> **Prompt**
For the entries below, state how many lines include the string "casing", and write nothing besides that number.

*** Begin section ***

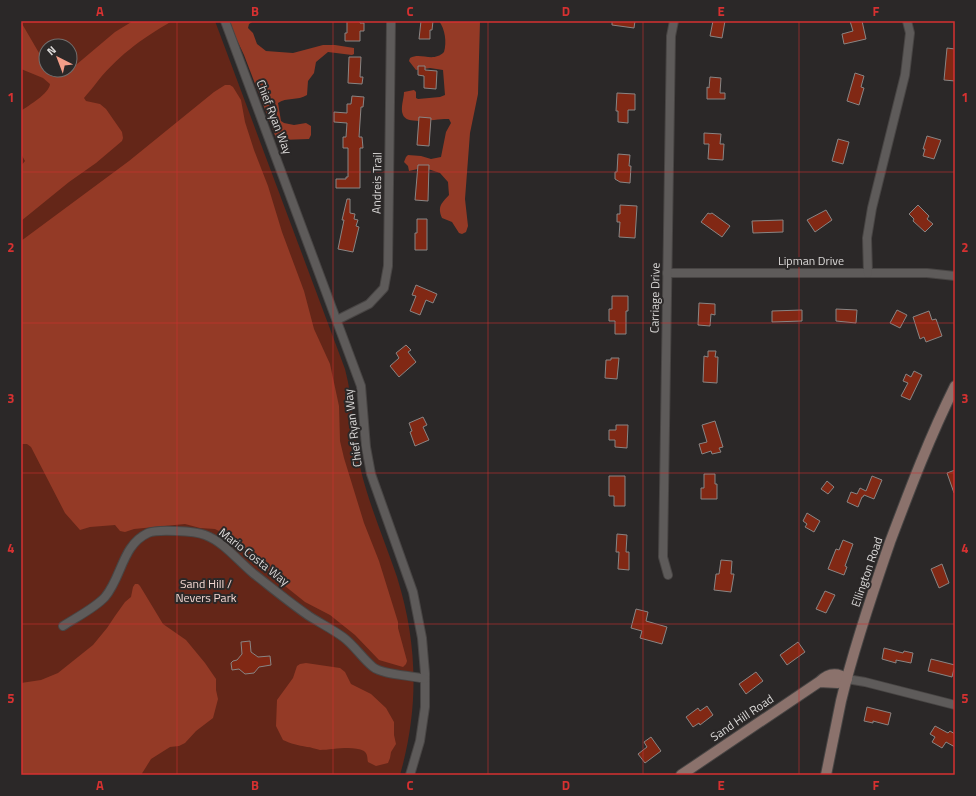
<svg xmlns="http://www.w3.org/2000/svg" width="976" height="796" viewBox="0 0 976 796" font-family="'Titillium Web',sans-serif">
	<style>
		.green { fill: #642618; fill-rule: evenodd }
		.forest { fill: #943a26 }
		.building { fill: #812814; stroke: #888584 }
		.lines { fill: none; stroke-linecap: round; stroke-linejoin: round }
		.street-casing { stroke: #484544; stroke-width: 10 }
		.secondary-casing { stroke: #484544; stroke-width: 12 }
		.street { stroke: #5e5b5a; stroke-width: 8 }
		.secondary { stroke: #8b726c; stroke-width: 10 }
		.grid { fill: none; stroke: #d63131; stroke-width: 1; stroke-opacity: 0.55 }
		.labels { text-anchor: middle; stroke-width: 4; stroke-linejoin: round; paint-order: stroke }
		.street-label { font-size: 12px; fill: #dbd9d8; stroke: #2b2828 }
		.park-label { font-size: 12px; fill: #f1d6d0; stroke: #2b2828 }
		.neatline { fill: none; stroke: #d63131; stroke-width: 1.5 }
		.grid-label { font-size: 13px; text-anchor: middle; font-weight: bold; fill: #d63131 }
	</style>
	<rect width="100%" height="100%" fill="#2b2828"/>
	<path class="green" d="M21 21H215L345 369C354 402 352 437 361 471 370 507 385 542 397 577 418 644 419 708 400 775H21ZM46 46H70V70H46Z"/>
	<g class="forest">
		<path d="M133 21H172C141 39 116 57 94 86 91 90 87 94 84 98L86 101 100 104 106 109 122 132 123 138 122 141 96 163 69 182 21 221V166L25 161 21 154V111C29 105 49 94 50 84L43 78 21 69V22L46 65V70C51 70 55 73 60 73 63 73 67 71 70 70L115 32Z"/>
		<path d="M228 21H254L249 24 248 28 253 33 257 44 266 51 293 53 323 45H335L354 48V54L352 55 328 52 316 62 314 73 308 81 307 95C298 101 286 97 278 103L281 121 284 123 294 125 306 123 311 126V135L309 139 281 140 276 138 244 55Z"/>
		<path d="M439 21H480L478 94 470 133 465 199 468 226 466 232 462 234 459 233 452 222 442 218C437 206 442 203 449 195L448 182 440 173 431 170 422 168 409 171 408 166 404 162 406 157 408 155 421 156 431 159 441 157 446 132 451 123 449 119C439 118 407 126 403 115 400 108 404 99 404 92L414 90 416 92V98L418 99 440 97 445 95 443 70 430 68 416 70 409 61 410 58C421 52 433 63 444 52 447 42 445 29 439 21Z"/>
		<path d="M225 85H230L233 87 241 100 245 122 254 150 268 186 282 232 304 291 314 329 330 364 339 406 340 441 344 458 364 523 379 561 398 622V628L407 661 406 664 403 667 379 660 355 635 330 615 305 602 275 578 237 540 215 529 200 528 185 524 134 529 125 532 120 531 115 525 90 527 80 530 65 513 31 447 27 444H21V241L129 161 214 92Z"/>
		<path d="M135 584H138L140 586 163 624 186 640 205 663 216 679V690L218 699 213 718 196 731 185 743 179 746 170 747 151 759 141 775H21V683L41 680 58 673 93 645 107 628 115 616 125 602 131 597 133 587Z"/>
		<path d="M306 663 340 668 345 672 351 684 371 694 386 708 394 722V735L396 744 391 752 390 758 388 763 376 766 368 762C367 758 368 754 364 751 352 745 332 750 320 750 315 749 311 747 307 747 298 745 291 744 283 740L276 726 277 700 293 678 297 666 300 664Z"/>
	</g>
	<g class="building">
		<path d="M347 21H360V23H364V31H360V41H345V33H347Z"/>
		<path d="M421 21H433L432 30H430V39H419Z"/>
		<path d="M612 21H635L634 28 612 25Z"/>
		<path d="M713 21H725L722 38 710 36Z"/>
		<path d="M850 21H862L866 39 844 44 842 34 853 31Z"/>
		<path d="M947 48 955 49V81L944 80Z"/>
		<path d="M349 57H361L360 77H363L362 84 348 83Z"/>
		<path d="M418 66H425V70L437 71 436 89 424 88V76L418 75Z"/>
		<path d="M855 73 864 76 861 87 864 88 859 105 847 101Z"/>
		<path d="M710 77 721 78 720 93H725V99H707V87L709 88Z"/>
		<path d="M617 93 635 94V110H628V123L618 122V111H616Z"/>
		<path d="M352 96 364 97 363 107H361L359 137H362L363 148H360V188H336V179H346V177H348V148H343V137H346L347 123 334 122V112L347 113V104H351Z"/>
		<path d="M419 117 431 118 429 146 417 145Z"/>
		<path d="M704 133 721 134 720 144H724L723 160 708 159 709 144H704Z"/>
		<path d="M927 136 941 140 934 159 923 156 925 149H923Z"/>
		<path d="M838 139 849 142 843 164 832 161Z"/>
		<path d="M618 154 630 155 629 166H631L630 183 620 182 615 179V172H617Z"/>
		<path d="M418 165H429L428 201 415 200Z"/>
		<path d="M347 199H350V213L355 214 354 219 358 220 356 226 359 227 353 252 338 249 344 220H342Z"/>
		<path d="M620 205 637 206 635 238 619 237 620 222H617V214H620Z"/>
		<path d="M918 205 929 216 927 219 933 224 925 232 913 221 914 219 909 214Z"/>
		<path d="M826 210 832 220 815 232 807 220Z"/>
		<path d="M708 213 710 214 712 213 730 226 722 237 701 222Z"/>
		<path d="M417 219H427V250H415V233H417Z"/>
		<path d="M783 220V232L753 233 752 221Z"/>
		<path d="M416 285 437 294 433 303 426 300 420 315 410 311 416 296 412 295Z"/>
		<path d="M612 296H628V311H626V334H615V321H609V309H612Z"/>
		<path d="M699 303 715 304V315L711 314 710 326 698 325Z"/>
		<path d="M836 309 857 310 856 323 836 321Z"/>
		<path d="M802 310V321L772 322V311Z"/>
		<path d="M897 310 907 315 900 328 890 323Z"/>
		<path d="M929 311 932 320 936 319 942 336 926 342 924 337 920 339 913 317Z"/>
		<path d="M406 345 411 350 408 352 416 362 399 377 390 366 399 358 396 353Z"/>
		<path d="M708 351H716L715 357H718L717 383 703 382 704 356 708 357Z"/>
		<path d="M611 358H619L617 379 605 378 606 360H611Z"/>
		<path d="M914 371 922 375 910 400 901 396 908 383 903 381 906 374 911 377Z"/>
		<path d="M423 417 427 425 423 427 429 440 415 446 410 432 412 431 409 423Z"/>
		<path d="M715 421 723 447 719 448 721 452 712 454 711 451 702 454 699 444 707 442 702 425Z"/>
		<path d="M616 425H628L627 448 615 447V440H609V430H616Z"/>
		<path d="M955 470V493H954L947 473Z"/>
		<path d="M704 474H715V484H717V499H701V488H704Z"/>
		<path d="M609 476H625V506H614V496H609Z"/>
		<path d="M872 476 882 480 874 499 864 495 863 497H862L858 507 847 502 851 492 857 494 860 488 866 491Z"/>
		<path d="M827 481 834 487 828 494 821 489Z"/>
		<path d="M807 513 820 521 814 532 805 527 807 524 803 521Z"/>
		<path d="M617 534 627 535 626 552H629V570L618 569 619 552H616Z"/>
		<path d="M843 540 853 544 845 566 847 567 844 575 828 569 836 549 839 550Z"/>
		<path d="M721 560 732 561 731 574H734L731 592 714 590 716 574H719Z"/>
		<path d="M942 564 949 583 939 588 931 569Z"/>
		<path d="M825 591 835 595 826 613 816 609Z"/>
		<path d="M636 609 648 612 646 621 667 627 662 644 640 638 642 631 631 628Z"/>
		<path d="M250 641 251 652 258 657 270 656 271 665 259 667 254 673 245 674 239 669 232 670 231 663 233 661 237 660 242 654 241 642Z"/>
		<path d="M798 642 805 652 787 665 780 655Z"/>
		<path d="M884 648 903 653 904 651 913 653 911 663 896 660V663L882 659Z"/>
		<path d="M931 659 955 665 952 677 928 671Z"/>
		<path d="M756 672 763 681 746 694 739 684Z"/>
		<path d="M707 706 713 715 700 725 699 723 693 727 686 717 698 708 700 711Z"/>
		<path d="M867 707 891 713 888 725 873 721V723L864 721Z"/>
		<path d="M935 726 948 733 950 731 955 734V747L946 742 942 748 932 742 935 737 930 734Z"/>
		<path d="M651 737 661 751 645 763 638 754 647 747 644 742Z"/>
	</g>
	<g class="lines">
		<defs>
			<g id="street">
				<path d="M225 21 361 386 366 447 371 474 413 592 422 638 425 673V707L420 741 410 775"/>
				<path d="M667 273H927L955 276"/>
				<path d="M868 273 867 238 872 208 905 75 910 33 907 21"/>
				<path d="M337 320 369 304 384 288 388 266 391 21"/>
				<path d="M668 575 663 557 671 36 674 21"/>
				<path d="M63 626C75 618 95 608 105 597 122 577 122 545 148 533 157 529 195 531 205 535 224 542 238 561 254 574 272 588 290 603 309 616 320 623 332 629 343 637 354 645 362 658 373 667 383 675 411 675 425 679"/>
				<path d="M847 679 865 682 955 705"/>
			</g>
			<g id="secondary">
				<path d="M681 775 819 682C828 673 836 671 847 679L838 683 819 682"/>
				<path d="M826 775C831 750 836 725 841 701 854 647 872 594 890 542 910 489 930 436 955 386"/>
			</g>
		</defs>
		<use href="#street" class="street-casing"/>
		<use href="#secondary" class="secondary-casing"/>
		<use href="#street" class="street"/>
		<use href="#secondary" class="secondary"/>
	</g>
	<path class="grid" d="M177 21V775M333 21V775M488 21V775M643 21V775M799 21V775M21 172H955M21 323H955M21 473H955M21 624H955"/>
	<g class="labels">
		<g class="street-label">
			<text transform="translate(274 117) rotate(69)" y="4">Chief Ryan Way</text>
			<text transform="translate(377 183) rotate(-89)" y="4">Andreis Trail</text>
			<text x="811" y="265">Lipman Drive</text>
			<text transform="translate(655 298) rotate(-89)" y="4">Carriage Drive</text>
			<text transform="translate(353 428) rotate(-97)" y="4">Chief Ryan Way</text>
			<text transform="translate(254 557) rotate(38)" y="4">Mario Costa Way</text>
			<text transform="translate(867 572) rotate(-71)" y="4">Ellington Road</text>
			<text transform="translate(742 718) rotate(-34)" y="4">Sand Hill Road</text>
		</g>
		<g class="park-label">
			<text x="206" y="588">Sand Hill /<tspan x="206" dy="14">Nevers Park</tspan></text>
		</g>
	</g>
	<rect width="976" height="796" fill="none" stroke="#2b2828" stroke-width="44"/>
	<g transform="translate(58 58) rotate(318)"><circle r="19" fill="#2b2828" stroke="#716f6e"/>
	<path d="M0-3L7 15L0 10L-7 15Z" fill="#f49e89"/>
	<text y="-6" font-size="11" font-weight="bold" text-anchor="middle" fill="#dbd9d8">N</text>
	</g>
	<rect x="22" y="22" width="932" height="752" class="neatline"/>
	<g class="grid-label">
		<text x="100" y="16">A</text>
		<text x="255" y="16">B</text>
		<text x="410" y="16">C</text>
		<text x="566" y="16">D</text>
		<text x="721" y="16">E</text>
		<text x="876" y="16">F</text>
		<text x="11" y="102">1</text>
		<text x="965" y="102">1</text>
		<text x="11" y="252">2</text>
		<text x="965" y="252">2</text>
		<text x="11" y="403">3</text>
		<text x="965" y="403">3</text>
		<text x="11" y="553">4</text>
		<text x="965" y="553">4</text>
		<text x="11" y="703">5</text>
		<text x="965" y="703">5</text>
		<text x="100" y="790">A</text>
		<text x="255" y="790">B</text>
		<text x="410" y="790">C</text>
		<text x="566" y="790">D</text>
		<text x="721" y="790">E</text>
		<text x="876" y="790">F</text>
	</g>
</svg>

*** End section ***

> **Answer section**
4